Robinson was nominated for the degree by Lan Samantha Chang, director of the Iowa Writers’ Workshop; Christopher Merrill, director of the UI’s International Writing Program; Jim Leach, UI chair of public affairs and interim director of the UI Museum of Art; and Jonathan Galassi, president and publisher of Farrar, Straus and Giroux, a publishing company in New York City.

“The awards that Marilynne has won do not begin to gauge the depth and fineness of her work,” Chang says in her nomination letter. “She is a novelist and essayist of towering intelligence and originality. Every sentence of her writing bears the distinction of prose that could not have been written by anyone else.”

“She is indeed a national treasure, who has brought unparalleled distinction to the University of Iowa,” Merrill says in his nomination letter. “Fierce in her beliefs, extraordinarily rigorous in her thinking, and blessed with the ability to connect things near and far, Marilynne reminds us at every turn of the true stakes involved in any intellectual enterprise. That she is also very funny adds immeasurably to the pleasure of any encounter with her, on the page, in the classroom, in the church where she serves as a deacon, or in the street.”

Former President Barack Obama frequently mentioned Gilead as one of his favorite books, and he honored Robinson twice: in 2012, at the White House ceremony where she received the National Humanities Medal—the highest honor in the humanities that the U.S. government offers—and in the fall of 2015, when he requested the opportunity to interview her for what became a two-part piece for The New York Review of Books.
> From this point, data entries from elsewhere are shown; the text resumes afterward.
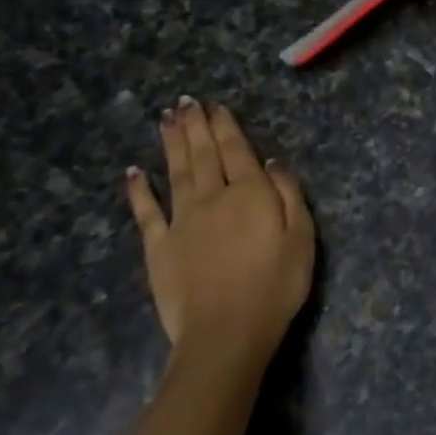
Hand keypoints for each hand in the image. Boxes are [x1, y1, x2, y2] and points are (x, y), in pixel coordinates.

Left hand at [124, 98, 314, 372]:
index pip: (237, 151)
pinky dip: (139, 190)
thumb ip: (288, 195)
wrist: (227, 332)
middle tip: (186, 102)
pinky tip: (133, 171)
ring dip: (171, 144)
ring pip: (176, 172)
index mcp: (250, 194)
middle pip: (203, 154)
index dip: (225, 126)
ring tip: (166, 119)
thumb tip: (272, 162)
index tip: (215, 105)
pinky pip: (146, 212)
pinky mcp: (159, 247)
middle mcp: (213, 198)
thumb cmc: (276, 286)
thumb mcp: (302, 238)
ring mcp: (181, 221)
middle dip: (195, 126)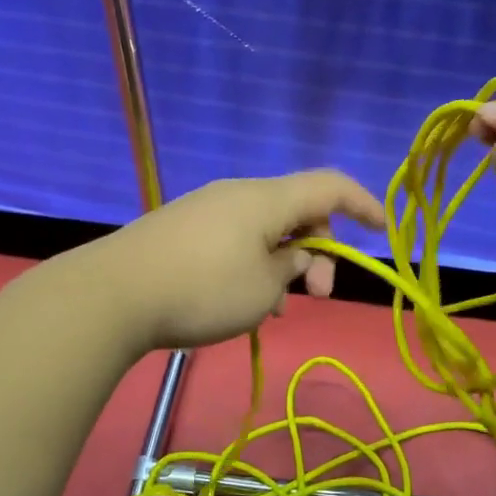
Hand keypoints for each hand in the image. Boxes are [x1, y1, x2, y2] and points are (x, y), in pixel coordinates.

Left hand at [87, 172, 385, 350]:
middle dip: (319, 251)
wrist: (113, 294)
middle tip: (317, 295)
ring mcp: (206, 209)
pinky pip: (235, 239)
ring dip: (284, 263)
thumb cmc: (203, 289)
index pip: (330, 186)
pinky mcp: (182, 229)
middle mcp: (238, 193)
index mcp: (267, 198)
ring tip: (275, 309)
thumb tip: (293, 255)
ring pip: (265, 229)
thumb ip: (292, 267)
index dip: (363, 204)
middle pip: (298, 210)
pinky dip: (253, 264)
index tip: (382, 230)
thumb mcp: (263, 288)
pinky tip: (240, 302)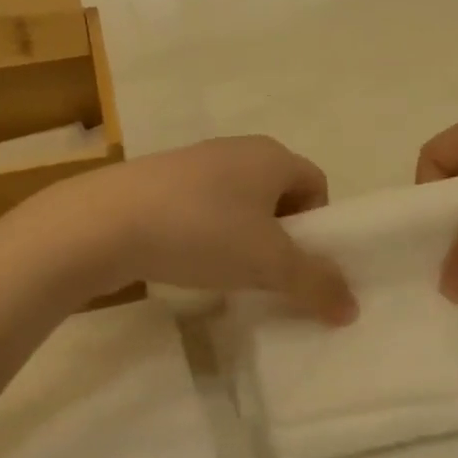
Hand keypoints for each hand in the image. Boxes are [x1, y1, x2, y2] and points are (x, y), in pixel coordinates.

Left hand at [23, 138, 357, 323]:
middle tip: (268, 273)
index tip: (300, 262)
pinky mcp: (159, 180)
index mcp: (271, 155)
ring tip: (227, 272)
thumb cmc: (202, 231)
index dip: (318, 225)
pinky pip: (202, 207)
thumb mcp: (268, 263)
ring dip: (243, 236)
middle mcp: (237, 149)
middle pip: (278, 194)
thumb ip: (315, 283)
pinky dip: (207, 233)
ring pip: (238, 202)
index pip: (317, 184)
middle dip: (281, 235)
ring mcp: (194, 162)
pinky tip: (188, 260)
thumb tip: (352, 307)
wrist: (105, 222)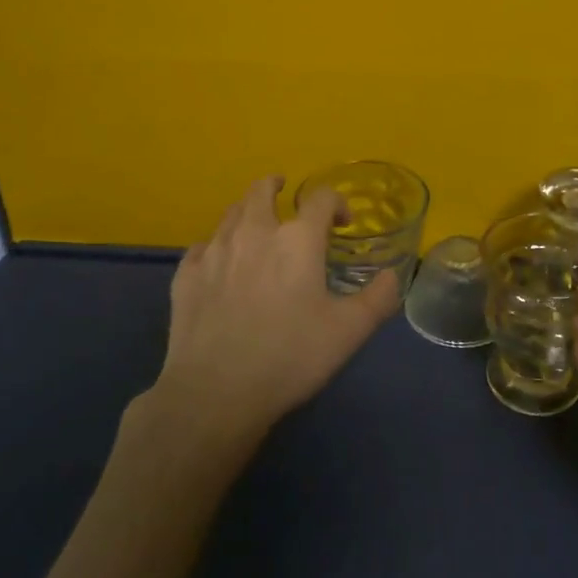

Born and raised in Sandpoint, Idaho, Robinson received a PhD in English from the University of Washington in 1977. Three years later, she released her first novel, Housekeeping, to immediate critical acclaim; the book was nominated for the Pulitzer Prize. Robinson began teaching at the Writers’ Workshop in 1991 and soon became one of the most influential instructors in the program and a nationally respected figure. 

“Marilynne is an American writer in the tradition of Hawthorne, Dickinson and Melville, one of those extremely rare authors whose work will be read generations into the future,” Chang says in her letter.

“What good luck to be alive at a time defined at its best by the writings and presence of Marilynne Robinson,” Merrill says in his letter.